Kafamı hafifçe çevirdiğimde elinde yanık olduğunu gördüm.
"Elimi iyileştirmen lazım."

"Neden ben? Senin elin kolun yok mu?"

"Sol elimi yaktım ve ben solağım. Nasıl büyü yapmamı bekliyorsun aptal!" Eli gerçekten acıyor olmalıydı ki bana bağırıyordu.

Sinsice gülümsedim ve kazanın altını kapattım, büyü yapabiliyor olduğumu şimdilik söylememekten zarar gelmezdi bence?

Hızla ilk yardım çantasını aldım ve koltuğu işaret ettim.
"Neden büyü kullanmıyorsun?" Şok içinde duraksadım ve ona döndüm.
Zihnime mi girmişti?

"Sen bunu nereden biliyorsun?" Dedim şüpheyle. Doğum günüm olduğunu araştıracak kadar işsiz değildi, bunu biliyordum.

"Doğum günlerimiz aynı gün. Tanıştığımızda söylemiştin gereksiz bir bilgi." Kafamı salladım ve mırıldandım.

"Canım sana acı çektirmek istiyor otur şuraya." Bana küfür eder gibi baktıktan sonra oturdu çünkü başka şansı yoktu. İksiri yapmak istiyorsa bana mecburdu.

İlk tanıştığımız anı hatırlayamıyor olmam sinir bozucuydu. Beni yanına çekmeye nasıl ikna ettiğini bilmemem daha da sinir bozucuydu ve daha fazla sinir bozucu olan, o benim hakkımda geçmişimden her şeyi biliyorken bana onun hakkında bildiklerimi unutturmasıydı.

Onun bana mecbur kaldığı her bir an neşemi yerine getiriyordu.
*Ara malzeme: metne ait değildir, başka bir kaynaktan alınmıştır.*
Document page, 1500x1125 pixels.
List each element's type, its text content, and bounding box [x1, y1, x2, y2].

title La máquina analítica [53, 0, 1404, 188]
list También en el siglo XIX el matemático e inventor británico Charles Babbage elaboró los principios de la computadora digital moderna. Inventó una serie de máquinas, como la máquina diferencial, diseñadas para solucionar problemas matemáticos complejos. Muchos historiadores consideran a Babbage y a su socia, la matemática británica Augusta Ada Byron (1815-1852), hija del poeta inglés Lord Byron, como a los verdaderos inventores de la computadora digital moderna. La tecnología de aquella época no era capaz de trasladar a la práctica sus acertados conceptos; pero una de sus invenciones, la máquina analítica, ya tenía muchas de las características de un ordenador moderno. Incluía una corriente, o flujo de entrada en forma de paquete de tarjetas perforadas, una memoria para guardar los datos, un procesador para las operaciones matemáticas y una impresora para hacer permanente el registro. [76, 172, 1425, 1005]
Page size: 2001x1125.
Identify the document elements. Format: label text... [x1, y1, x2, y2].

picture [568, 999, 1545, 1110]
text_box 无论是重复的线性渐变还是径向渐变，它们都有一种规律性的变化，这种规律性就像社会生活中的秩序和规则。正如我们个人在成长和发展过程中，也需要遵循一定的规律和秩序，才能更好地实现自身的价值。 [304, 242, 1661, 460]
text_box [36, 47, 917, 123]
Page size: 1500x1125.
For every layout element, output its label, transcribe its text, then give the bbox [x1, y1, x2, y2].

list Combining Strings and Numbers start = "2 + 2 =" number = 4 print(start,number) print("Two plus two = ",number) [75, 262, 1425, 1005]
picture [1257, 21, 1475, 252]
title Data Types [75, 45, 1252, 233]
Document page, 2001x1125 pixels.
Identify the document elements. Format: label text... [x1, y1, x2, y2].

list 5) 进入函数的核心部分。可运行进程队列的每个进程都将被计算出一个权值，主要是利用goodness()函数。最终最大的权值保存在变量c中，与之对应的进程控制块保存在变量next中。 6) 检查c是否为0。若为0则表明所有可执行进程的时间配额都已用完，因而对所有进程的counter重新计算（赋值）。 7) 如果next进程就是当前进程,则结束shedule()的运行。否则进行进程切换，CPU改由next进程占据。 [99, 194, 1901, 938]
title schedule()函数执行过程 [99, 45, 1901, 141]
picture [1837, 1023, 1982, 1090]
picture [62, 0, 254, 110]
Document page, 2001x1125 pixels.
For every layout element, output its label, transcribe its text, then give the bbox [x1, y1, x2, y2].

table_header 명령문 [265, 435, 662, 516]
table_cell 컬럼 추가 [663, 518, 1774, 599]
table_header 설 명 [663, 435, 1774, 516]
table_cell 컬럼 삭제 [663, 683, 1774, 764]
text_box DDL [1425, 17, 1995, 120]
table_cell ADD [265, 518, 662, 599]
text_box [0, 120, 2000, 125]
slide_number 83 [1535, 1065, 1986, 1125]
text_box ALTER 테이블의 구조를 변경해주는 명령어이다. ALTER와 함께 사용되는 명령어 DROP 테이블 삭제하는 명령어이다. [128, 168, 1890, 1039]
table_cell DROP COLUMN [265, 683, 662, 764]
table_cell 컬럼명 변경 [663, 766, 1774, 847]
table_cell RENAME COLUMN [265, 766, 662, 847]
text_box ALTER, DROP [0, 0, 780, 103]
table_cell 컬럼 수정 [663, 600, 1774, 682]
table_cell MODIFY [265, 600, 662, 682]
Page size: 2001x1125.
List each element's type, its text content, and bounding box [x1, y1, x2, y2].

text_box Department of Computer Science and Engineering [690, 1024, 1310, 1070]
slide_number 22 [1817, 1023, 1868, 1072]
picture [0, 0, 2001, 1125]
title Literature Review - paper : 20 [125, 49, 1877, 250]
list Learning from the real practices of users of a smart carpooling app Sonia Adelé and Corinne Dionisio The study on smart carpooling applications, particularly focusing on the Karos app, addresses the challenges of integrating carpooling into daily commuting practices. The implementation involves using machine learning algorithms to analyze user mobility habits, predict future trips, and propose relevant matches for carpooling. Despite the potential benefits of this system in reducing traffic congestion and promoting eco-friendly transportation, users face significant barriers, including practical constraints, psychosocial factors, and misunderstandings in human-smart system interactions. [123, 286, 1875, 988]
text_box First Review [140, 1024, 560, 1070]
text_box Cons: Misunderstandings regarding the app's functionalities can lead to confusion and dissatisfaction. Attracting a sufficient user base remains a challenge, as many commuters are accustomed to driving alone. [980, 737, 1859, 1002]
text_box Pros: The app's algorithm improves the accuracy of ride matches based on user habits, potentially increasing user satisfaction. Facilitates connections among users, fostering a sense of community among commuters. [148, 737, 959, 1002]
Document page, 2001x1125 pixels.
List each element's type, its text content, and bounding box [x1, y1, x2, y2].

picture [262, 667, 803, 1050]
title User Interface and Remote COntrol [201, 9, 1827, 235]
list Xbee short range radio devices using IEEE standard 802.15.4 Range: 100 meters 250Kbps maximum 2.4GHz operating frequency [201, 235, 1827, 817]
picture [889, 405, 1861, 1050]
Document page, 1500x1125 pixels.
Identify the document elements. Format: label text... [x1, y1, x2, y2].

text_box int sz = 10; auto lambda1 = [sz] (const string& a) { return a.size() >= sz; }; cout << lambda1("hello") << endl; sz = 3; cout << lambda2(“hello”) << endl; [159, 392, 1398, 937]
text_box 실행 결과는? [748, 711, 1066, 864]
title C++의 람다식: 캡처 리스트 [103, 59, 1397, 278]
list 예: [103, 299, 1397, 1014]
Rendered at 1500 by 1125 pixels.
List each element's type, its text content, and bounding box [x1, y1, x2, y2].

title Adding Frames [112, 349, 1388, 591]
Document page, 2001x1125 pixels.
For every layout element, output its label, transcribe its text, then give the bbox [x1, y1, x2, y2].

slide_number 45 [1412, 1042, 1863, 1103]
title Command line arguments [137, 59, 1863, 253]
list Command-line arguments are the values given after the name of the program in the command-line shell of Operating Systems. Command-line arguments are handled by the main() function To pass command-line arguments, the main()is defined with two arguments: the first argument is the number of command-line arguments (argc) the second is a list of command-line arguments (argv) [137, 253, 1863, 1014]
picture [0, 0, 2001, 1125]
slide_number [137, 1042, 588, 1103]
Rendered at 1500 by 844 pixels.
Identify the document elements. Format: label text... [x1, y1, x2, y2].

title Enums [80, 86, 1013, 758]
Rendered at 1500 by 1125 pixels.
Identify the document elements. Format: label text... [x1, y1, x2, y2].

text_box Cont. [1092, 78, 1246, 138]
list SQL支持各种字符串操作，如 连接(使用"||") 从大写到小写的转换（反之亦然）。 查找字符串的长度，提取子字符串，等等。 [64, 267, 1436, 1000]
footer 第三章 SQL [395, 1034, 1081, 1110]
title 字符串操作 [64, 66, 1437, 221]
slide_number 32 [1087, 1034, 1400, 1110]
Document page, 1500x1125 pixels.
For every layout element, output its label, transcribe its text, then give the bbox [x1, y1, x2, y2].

O her ne kadar bu mecburiyeti kabul etmese de durum bundan ibaretti.

"Bu halinden nefret ediyorum." Dedi elini benim dizime koyarken.

"Hangi halim?" Elinde ki kanı temizledim.

"Her şeyi alaya alan halin, güç için takıntılıyken daha iyiydi. Şu an sırf hırslı olduğun için devam ediyorsun yoka çoktan normal hayatına dönmüştün." Bundan gerçekten nefret ediyor olmalıydı ki yüzünü buruşturdu.

"Değişeceğimden korktuğun için mi anılarımı sildin? Merak etme ben senin gibi insanları yarı yolda bırakmıyorum." Dedim sakince.

"Ben korkmam, hele senin gibi biri için asla." Göz devirdim. Sadece işine gelen kısımları duyuyor, gelmeyen kısımları olmamış gibi sayıyordu.

Ne zaman insan gibi sohbet etmeye kalksak mutlaka ikimizden biri diğerini aşağılıyordu.

"Evet korkuyorsun. Geçmişin her ne kadar eksikte olsa senin gizli işlerinin Hepsini biliyorum, değişip iyi olacağımdan korkuyorsun ama sen elbette bunu kabul etmezsin çünkü ölmektense kaybetmeyi tercih edersin." Dedim düne ima yaparak.